***** TEXT *****
Here, R₁, R₂, R_3, and R₄ are the binary relations.

So, recall that for any binary relation R on set A. We have,

R is reflexive if for all x ∈ A, xRx.

R is symmetric if for all x, y ∈ A, if xRy, then yRx.

R is transitive if for all x, y, z ∈ A, if xRy and yRz, then xRz.

So, using these results let us start determining given relations.

We have

R₃ on R defined by (a, b) ∈ R₃⇔ a² – 4ab + 3b² = 0

Check for Reflexivity:

∀ a ∈ R,

(a, a) ∈ R₃ needs to be proved for reflexivity.

If (a, b) ∈ R₃, then we have

a² – 4ab + 3b² = 0

Replace b by a, we get

a² – 4aa + 3a² = 0

⇒ a² – 4a² + 3a² = 0

⇒ –3a² + 3a² = 0

⇒ 0 = 0, which is true.

⇒ (a, a) ∈ R₃

So, ∀ a ∈ R, (a, a) ∈ R₃

∴ R₃ is reflexive.
*****
→ **WORK REQUEST 1**: Summarize the passage on binary relations in two sentences.
→ **WORK REQUEST 2**: In the passage on binary relations, restate the paragraph beginning "R is transitive if for all x, y, z" in fewer words while keeping its condition.
→ **WORK REQUEST 3**: Please write the next part of the passage on binary relations, starting after its final line, "∴ R₃ is reflexive."
***** PROVIDED INFORMATION *****
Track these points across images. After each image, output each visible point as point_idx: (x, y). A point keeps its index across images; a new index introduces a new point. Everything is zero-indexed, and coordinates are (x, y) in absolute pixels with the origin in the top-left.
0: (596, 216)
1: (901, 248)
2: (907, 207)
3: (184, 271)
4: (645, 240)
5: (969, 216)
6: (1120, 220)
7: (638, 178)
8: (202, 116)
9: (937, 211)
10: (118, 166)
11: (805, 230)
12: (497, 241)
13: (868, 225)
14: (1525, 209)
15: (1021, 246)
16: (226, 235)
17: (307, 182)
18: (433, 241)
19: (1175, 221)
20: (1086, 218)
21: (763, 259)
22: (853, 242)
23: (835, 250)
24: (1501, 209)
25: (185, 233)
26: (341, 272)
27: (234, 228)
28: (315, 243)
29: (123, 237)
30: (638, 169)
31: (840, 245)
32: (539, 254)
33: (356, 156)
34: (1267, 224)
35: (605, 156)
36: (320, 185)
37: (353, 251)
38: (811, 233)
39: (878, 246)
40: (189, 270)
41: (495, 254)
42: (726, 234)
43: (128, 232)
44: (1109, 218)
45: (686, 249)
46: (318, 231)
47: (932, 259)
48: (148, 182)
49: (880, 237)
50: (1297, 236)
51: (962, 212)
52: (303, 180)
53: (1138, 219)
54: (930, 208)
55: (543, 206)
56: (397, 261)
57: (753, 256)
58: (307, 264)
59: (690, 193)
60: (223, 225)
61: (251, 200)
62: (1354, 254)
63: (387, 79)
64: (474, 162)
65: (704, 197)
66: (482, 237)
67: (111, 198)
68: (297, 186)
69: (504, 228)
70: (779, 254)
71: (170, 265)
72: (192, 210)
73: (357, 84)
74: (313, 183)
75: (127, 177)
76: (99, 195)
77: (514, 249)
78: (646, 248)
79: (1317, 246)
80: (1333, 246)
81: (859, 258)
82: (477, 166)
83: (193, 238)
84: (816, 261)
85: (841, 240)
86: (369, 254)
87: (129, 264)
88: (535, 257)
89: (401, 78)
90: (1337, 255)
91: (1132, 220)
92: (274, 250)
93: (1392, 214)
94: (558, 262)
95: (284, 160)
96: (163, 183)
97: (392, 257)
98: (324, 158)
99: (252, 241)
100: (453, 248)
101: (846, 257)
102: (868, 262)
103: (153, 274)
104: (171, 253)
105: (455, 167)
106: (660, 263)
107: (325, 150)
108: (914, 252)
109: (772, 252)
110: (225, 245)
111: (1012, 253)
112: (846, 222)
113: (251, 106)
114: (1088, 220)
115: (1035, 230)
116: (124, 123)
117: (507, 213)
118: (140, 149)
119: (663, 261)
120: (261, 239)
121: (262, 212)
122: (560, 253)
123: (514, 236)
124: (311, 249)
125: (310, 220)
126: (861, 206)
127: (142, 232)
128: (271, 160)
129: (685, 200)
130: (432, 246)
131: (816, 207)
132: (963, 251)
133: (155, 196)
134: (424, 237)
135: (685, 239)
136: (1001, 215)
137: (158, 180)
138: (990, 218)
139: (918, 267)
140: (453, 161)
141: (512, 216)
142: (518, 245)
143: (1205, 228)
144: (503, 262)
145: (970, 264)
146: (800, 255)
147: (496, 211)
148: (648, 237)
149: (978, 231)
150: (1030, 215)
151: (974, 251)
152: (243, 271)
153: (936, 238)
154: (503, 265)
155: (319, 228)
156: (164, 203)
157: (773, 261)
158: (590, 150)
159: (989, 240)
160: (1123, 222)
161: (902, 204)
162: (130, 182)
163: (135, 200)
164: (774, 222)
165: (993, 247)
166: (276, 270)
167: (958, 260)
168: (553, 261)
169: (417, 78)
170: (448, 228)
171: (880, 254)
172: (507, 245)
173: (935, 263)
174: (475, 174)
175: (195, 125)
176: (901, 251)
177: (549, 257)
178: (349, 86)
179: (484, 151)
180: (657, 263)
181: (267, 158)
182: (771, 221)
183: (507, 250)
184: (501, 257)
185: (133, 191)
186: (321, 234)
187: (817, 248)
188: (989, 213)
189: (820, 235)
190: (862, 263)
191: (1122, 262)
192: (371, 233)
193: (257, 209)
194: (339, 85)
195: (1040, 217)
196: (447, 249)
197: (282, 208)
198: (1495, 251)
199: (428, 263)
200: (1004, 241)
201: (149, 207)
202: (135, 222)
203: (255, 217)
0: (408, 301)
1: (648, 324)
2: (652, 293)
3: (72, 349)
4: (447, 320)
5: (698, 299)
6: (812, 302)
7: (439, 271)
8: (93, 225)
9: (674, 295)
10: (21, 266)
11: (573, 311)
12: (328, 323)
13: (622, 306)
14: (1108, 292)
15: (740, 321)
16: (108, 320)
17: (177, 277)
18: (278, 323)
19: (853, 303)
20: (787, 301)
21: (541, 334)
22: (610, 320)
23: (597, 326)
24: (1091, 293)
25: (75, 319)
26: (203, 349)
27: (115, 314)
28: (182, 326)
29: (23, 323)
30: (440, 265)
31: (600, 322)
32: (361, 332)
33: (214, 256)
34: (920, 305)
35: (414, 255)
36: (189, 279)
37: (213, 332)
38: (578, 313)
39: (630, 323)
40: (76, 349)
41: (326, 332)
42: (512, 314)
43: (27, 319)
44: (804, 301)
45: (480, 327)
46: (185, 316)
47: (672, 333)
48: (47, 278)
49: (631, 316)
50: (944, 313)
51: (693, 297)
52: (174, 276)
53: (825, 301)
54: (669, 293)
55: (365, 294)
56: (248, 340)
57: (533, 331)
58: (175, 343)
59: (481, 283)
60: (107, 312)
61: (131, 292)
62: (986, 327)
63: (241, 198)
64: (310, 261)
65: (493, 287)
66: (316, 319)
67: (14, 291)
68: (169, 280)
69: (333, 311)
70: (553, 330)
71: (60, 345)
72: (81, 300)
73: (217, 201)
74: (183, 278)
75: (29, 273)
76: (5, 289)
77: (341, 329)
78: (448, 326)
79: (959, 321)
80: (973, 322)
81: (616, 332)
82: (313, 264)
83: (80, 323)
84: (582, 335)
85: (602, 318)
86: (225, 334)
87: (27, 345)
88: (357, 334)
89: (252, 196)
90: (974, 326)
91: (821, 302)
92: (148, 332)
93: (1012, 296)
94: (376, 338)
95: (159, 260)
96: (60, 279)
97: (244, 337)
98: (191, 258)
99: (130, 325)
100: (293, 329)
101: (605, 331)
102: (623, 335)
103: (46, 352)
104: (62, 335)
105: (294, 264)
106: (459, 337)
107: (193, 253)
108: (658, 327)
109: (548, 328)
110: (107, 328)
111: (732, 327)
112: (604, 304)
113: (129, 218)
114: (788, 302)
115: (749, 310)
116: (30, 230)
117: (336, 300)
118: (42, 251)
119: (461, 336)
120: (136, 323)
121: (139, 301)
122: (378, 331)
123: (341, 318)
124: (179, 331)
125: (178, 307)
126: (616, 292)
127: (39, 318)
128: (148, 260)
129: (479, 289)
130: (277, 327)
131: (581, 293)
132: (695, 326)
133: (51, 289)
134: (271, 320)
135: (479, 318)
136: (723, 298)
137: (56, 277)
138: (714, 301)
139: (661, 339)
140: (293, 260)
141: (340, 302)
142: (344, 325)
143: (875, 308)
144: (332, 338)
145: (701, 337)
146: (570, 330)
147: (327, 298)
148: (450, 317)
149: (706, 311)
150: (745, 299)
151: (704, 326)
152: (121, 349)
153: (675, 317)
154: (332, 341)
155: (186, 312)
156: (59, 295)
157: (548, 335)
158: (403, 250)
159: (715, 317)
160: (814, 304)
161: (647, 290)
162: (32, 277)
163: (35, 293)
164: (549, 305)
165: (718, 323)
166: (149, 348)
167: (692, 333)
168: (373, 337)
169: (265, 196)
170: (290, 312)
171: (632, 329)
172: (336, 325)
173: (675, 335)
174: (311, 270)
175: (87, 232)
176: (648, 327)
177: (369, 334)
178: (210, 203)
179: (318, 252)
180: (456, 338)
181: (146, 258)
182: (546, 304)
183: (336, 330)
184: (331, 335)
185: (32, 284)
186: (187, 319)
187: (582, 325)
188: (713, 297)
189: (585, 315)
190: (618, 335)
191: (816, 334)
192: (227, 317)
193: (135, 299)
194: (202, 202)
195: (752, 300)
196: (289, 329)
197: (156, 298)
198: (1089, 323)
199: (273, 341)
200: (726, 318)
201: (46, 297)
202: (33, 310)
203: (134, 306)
*****
→ **OUTPUT 1**: The passage on binary relations recalls that a binary relation R on a set A is reflexive if xRx for all x in A, symmetric if xRy implies yRx, and transitive if xRy and yRz imply xRz. It then checks R₃, defined on R by (a, b) ∈ R₃ ⇔ a² – 4ab + 3b² = 0, and shows that replacing b by a reduces the equation to 0 = 0, so R₃ is reflexive.

→ **OUTPUT 2**: R is transitive when, for any x, y, z ∈ A, xRy and yRz together give xRz.

→ **OUTPUT 3**:
Check for Symmetry:

∀ a, b ∈ R

If (a, b) ∈ R₃, then we have

a² – 4ab + 3b² = 0

⇒ a² – 3ab – ab + 3b² = 0

⇒ a (a – 3b) – b (a – 3b) = 0

⇒ (a – b) (a – 3b) = 0

⇒ (a – b) = 0 or (a – 3b) = 0

⇒ a = b or a = 3b …(1)

Replace a by b and b by a in equation (1), we get

⇒ b = a or b = 3a …(2)

Results (1) and (2) does not match.

⇒ (b, a) ∉ R₃

∴ R₃ is not symmetric.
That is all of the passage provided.